Unspecified value parameter index.
              (new Bar).hello()
                             ^

scala> (new Bar).hello
res3: java.lang.String = hello bar

scala> class Baz extends Foo{ override def hello() = "hello baz" }
defined class Baz

scala> (new Baz).hello()
res4: java.lang.String = hello baz

scala> (new Baz).hello
res5: java.lang.String = hello baz

scala> "now let's try defining hello() instead of hello in the parent class"
res6: java.lang.String = now let's try defining hello() instead of hello in the parent class

scala> class Foo{ def hello() = "hello foo" }
defined class Foo

scala> class Bar extends Foo{ override def hello = "hello bar" }
defined class Bar

scala> (new Bar).hello()
res7: java.lang.String = hello bar

scala> (new Bar).hello
res8: java.lang.String = hello bar

scala> class Baz extends Foo{ override def hello() = "hello baz" }
defined class Baz

scala> (new Baz).hello()
res9: java.lang.String = hello baz

scala> (new Baz).hello
res10: java.lang.String = hello baz

[Paolo Giarrusso]

Il giorno mercoledì 5 settembre 2012 07:44:15 UTC+2, Paul Phillips ha scritto:

On Tue, Sep 4, 2012 at 10:32 PM, George Li <glu...@gmail.com> wrote:

Could you explain what you mean?

I had this crazy notion we had uniform access... I apologize.  I was thinking of this, and now I'm not sure if I should be happy or sad that the nullary method and the val have different behavior.

  class A { override val toString = "foo" }

Java's toString is declared with brackets, so that's an exception. Normally you do have uniform access:

scala> class Foo{def bar = 1}
defined class Foo

scala> (new Foo).bar
res2: Int = 1

scala> (new Foo).bar()
<console>:9: error: Int does not take parameters
              (new Foo).bar()
                           ^
 

Here are some non-toString situations to consider.
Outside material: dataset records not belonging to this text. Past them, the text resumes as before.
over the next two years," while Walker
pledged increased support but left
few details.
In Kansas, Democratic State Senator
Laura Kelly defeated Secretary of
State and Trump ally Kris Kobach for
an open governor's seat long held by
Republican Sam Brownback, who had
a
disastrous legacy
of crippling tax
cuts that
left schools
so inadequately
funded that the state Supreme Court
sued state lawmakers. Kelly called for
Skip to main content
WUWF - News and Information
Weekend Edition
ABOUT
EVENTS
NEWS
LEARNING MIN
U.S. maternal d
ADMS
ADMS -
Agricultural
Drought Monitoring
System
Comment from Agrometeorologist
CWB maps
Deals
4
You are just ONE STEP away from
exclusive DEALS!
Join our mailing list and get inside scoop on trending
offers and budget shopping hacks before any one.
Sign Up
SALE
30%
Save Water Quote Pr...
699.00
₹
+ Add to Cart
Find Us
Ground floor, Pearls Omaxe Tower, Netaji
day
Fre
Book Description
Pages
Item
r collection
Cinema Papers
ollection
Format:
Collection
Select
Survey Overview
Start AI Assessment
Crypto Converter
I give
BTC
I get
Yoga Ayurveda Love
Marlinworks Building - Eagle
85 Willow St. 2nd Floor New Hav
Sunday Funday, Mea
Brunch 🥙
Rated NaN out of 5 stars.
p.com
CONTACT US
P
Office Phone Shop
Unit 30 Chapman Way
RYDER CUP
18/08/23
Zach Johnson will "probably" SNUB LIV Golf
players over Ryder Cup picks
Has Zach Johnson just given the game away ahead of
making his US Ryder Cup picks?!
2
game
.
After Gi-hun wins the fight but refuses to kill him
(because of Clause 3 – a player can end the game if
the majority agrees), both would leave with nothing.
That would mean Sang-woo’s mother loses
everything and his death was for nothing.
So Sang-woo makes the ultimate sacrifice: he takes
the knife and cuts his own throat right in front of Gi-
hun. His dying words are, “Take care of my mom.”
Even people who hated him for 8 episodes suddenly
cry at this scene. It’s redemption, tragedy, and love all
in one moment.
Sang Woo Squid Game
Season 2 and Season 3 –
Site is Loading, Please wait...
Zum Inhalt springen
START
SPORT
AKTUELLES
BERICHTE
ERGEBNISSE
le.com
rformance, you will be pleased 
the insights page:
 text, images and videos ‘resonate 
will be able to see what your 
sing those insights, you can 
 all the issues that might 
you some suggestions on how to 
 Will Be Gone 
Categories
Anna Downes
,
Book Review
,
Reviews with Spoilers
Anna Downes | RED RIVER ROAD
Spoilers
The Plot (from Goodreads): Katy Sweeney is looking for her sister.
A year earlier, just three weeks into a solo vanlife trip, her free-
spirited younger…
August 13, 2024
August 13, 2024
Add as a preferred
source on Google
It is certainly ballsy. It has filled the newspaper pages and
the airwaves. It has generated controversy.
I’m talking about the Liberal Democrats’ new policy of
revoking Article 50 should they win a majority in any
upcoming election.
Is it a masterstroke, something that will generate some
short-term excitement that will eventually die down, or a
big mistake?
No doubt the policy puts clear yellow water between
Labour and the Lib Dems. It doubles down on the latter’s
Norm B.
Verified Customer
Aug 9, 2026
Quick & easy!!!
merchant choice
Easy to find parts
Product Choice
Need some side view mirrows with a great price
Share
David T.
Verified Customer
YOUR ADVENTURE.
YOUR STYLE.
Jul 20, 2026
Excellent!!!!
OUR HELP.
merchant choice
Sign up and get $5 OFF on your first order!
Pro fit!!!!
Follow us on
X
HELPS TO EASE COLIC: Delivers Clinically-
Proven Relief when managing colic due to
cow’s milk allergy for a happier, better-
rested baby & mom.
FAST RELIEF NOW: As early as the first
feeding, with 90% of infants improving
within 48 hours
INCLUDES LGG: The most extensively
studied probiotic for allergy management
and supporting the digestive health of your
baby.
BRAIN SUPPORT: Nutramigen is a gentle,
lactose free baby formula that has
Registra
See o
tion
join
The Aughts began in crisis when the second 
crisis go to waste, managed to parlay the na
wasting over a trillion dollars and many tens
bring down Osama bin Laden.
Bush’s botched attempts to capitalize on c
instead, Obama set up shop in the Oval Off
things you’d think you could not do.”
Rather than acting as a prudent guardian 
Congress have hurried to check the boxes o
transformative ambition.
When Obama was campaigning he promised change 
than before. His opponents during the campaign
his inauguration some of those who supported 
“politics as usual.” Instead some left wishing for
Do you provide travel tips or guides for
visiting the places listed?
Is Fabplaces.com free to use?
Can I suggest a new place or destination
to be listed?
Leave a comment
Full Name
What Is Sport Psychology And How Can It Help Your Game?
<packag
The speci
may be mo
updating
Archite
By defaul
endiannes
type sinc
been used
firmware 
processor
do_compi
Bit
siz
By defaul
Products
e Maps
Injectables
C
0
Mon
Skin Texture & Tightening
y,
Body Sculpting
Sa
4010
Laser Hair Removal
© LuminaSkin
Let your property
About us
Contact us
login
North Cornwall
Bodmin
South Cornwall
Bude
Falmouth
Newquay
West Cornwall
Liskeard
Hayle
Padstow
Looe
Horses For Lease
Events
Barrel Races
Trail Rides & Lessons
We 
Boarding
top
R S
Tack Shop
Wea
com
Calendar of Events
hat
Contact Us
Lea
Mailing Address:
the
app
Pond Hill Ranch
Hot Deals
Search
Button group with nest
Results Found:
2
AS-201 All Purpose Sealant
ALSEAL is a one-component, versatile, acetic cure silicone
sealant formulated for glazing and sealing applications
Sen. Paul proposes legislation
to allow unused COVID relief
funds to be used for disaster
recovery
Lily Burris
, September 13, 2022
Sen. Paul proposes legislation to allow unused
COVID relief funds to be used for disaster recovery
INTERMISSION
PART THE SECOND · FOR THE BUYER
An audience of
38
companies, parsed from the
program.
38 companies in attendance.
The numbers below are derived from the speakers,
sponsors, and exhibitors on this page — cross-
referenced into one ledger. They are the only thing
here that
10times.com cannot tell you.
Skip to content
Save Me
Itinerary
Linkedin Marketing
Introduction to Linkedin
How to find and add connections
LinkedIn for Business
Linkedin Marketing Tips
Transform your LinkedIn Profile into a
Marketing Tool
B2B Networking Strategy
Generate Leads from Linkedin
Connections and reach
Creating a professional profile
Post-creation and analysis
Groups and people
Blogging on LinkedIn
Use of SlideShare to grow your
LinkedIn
class C {  def foo: () => Int = () => 1 }

class D extends C { override def foo(): () => Int = () => 2 }

scala> (new D).foo()

res1: () => Int = <function0>

scala> (new C).foo()

res4: Int = 1

This difference of behavior is not unsound (given the example below) so it technically does not violate the Liskov substitution principle, but it still feels bad enough that this overloading should be disallowed - especially since D.foo is supposed to override C.foo (and it does). WDYT?

[Paolo Giarrusso]

Il giorno giovedì 6 settembre 2012 17:48:25 UTC+2, Olek Swirski ha scritto:

ok, I made small test

 

scala> class Foo{def hello = "hello foo"}

defined class Foo

scala> (new Foo).hello()
<console>:9: error: not enough arguments for method apply: (index: Int)Char in class StringOps.
Unspecified value parameter index.
              (new Foo).hello()
                             ^

That's because (thanks to implicit conversions) String has a method apply(index: Int), so String is not good to test this behavior. You should redo your experiment with a method returning, say, Int (which has no apply method AFAIK). A starter is below, I have to go otherwise I'd complete it:

scala> class Foo{def bar = 1}

defined class Foo

[Paul Phillips]

On Thu, Sep 6, 2012 at 2:05 PM, Paolo Giarrusso <p.gia...@gmail.com> wrote:

This difference of behavior is not unsound (given the example below) so it technically does not violate the Liskov substitution principle, but it still feels bad enough that this overloading should be disallowed - especially since D.foo is supposed to override C.foo (and it does). WDYT?

If you like warnings, throw in -Xlint and it'll warn you.